═══ Supplied text ═══

%%%
Title = "The Veriform Data Interchange Format"
abbrev = "Veriform"
category = "info"
docName = "draft-veriform-spec"
date = 2020-02-15
[[author]]
initials = "T. "
surname = "Arcieri"
fullname = "Tony Arcieri"
%%%
.# Abstract
The Veriform Data Interchange Format is a binary encoding for structured data designed to support operating with or without schemas, supporting a compact on-wire representation, and cryptographically verifiable using a structured content hashing algorithm reminiscent of (and providing similar properties to) Merkle trees.
{mainmatter}
Veriform is aimed at maximizing the format's security properties, as opposed to being a flexible data warehousing format like Protobufs.
It supports five scalar types:
- Booleans
- Integers (unsigned/signed)
- Binary Data
- Unicode Strings (always encoded as UTF-8)
It supports two non-scalar types:
- Objects (a.k.a. "messages")
- Sequences
It also supports a small number of "built-in types" (ala Protobufs' "well-known types) which are constructed from the types above:
- Timestamps (TAI64)

═══ Information ═══

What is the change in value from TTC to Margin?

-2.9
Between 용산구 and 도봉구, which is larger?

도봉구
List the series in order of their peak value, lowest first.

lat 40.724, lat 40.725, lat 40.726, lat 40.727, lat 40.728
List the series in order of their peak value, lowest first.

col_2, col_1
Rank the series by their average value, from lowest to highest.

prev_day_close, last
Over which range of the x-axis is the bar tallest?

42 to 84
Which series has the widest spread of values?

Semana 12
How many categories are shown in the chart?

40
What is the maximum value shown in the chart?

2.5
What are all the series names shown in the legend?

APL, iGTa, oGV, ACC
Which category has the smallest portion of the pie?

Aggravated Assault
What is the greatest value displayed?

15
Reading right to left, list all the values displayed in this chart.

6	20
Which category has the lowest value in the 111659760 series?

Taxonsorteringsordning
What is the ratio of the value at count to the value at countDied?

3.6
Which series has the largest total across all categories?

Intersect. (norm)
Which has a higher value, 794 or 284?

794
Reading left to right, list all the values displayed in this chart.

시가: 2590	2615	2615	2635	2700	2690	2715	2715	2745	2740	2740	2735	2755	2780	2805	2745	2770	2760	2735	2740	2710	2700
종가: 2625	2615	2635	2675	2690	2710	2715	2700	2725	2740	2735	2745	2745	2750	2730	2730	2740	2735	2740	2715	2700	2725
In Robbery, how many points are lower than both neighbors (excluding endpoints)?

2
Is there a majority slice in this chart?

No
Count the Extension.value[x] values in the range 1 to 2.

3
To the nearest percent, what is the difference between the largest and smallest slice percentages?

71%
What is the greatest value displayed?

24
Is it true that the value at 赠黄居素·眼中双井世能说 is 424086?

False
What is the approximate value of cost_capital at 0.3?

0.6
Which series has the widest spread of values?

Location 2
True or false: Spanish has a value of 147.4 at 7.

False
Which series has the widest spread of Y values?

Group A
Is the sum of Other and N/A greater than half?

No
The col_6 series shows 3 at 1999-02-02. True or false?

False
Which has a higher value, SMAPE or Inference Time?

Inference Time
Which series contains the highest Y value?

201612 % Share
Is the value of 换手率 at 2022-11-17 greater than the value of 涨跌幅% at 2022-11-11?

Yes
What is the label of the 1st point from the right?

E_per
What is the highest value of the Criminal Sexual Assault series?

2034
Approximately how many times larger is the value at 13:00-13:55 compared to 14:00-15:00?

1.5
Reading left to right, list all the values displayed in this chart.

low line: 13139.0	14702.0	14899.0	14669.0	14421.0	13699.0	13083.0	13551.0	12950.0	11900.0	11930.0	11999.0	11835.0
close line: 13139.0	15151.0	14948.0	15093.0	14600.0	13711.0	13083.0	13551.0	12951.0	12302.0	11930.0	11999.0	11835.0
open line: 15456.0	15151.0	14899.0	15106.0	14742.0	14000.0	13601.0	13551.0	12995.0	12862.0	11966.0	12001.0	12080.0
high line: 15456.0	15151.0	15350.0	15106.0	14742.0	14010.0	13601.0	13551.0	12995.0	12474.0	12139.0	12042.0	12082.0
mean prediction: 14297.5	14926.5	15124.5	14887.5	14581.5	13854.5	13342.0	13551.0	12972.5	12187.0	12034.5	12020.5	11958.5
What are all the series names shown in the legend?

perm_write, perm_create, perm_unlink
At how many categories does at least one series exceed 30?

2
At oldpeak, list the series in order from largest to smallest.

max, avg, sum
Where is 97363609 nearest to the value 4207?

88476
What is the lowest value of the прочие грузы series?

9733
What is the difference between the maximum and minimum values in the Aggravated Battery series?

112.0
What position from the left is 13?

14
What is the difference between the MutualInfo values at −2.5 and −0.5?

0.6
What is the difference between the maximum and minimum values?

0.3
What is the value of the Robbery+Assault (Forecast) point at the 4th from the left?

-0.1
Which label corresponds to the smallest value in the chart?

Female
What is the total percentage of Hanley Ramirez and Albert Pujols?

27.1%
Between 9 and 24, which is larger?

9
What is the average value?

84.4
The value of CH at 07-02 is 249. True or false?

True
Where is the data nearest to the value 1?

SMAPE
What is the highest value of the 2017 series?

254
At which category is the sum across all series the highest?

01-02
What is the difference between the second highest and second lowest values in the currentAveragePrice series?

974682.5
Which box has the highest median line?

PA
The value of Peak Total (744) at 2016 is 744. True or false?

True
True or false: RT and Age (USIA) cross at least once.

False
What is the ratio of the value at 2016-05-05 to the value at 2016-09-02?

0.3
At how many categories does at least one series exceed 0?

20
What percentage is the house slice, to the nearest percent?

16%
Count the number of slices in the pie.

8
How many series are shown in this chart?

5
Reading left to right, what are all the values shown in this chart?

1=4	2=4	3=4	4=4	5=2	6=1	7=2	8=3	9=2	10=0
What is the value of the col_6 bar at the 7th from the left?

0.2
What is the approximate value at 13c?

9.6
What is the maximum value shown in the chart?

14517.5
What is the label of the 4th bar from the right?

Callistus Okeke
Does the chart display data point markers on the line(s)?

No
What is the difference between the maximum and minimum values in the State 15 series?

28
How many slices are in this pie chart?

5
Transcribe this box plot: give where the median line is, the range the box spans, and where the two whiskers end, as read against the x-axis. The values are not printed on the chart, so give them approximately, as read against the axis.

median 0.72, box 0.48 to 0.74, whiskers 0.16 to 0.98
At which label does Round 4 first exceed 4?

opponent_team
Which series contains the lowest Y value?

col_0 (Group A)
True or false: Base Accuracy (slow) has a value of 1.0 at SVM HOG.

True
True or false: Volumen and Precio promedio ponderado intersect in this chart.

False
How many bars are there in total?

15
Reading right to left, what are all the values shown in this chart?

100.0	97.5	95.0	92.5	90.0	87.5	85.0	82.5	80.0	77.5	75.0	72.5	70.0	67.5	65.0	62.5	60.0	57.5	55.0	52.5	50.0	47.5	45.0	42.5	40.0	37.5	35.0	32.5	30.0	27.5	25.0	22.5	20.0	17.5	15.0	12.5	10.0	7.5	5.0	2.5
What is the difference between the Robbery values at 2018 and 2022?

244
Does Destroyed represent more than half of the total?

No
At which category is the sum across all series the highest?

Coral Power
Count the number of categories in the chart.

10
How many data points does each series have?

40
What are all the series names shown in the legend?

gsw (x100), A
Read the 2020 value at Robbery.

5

═══

_Exercise instructions_
[1] In the Veriform specification draft, what encoding is always used for Unicode strings?
[2] Pick up the Veriform specification draft immediately after its final line, "- Timestamps (TAI64)", and continue it in the same technical style.

_Answers to the tasks_
[1] Unicode strings are always encoded as UTF-8.

[2]
- UUIDs
The key words "MUST", "MUST NOT", "REQUIRED", "SHALL", "SHALL NOT", "SHOULD", "SHOULD NOT", "RECOMMENDED", "MAY", and "OPTIONAL" in this document are to be interpreted as described in [@!RFC2119].
This section describes the on-the-wire representations of the various types provided by Veriform.
Integers in Veriform are variable-width, allowing a highly compact representation of small integer values. However, unlike Protocol Buffers, Veriform does not use Little Endian Base 128 (LEB128) encoding, but instead places all continuation bits at the beginning of the serialized value, ala UTF-8 [@!RFC3629]. Though this format has been independently reinvented several times, this document will describe it as "vint64" to distinguish this particular construction.
Little endian byte order has been controversial when used in IETF standards (see e.g. [@!IEN137]), but is the predominant standard used by the overwhelming majority of computing devices in the world. For that reason we choose to embrace the encoding, rather than "network byte order" (i.e. big endian).
Integers serialized as unsigned vint64
are (up to) 64-bit unsigned little
endian integers, which supports the full [0, (2**64)−1]
unsigned 64-bit
integer range. They have serialized lengths from 1-byte to 9-bytes depending on
what value they're representing. The number of remaining bytes is stored
in the leading byte, indicated by the number of trailing zeroes in that byte.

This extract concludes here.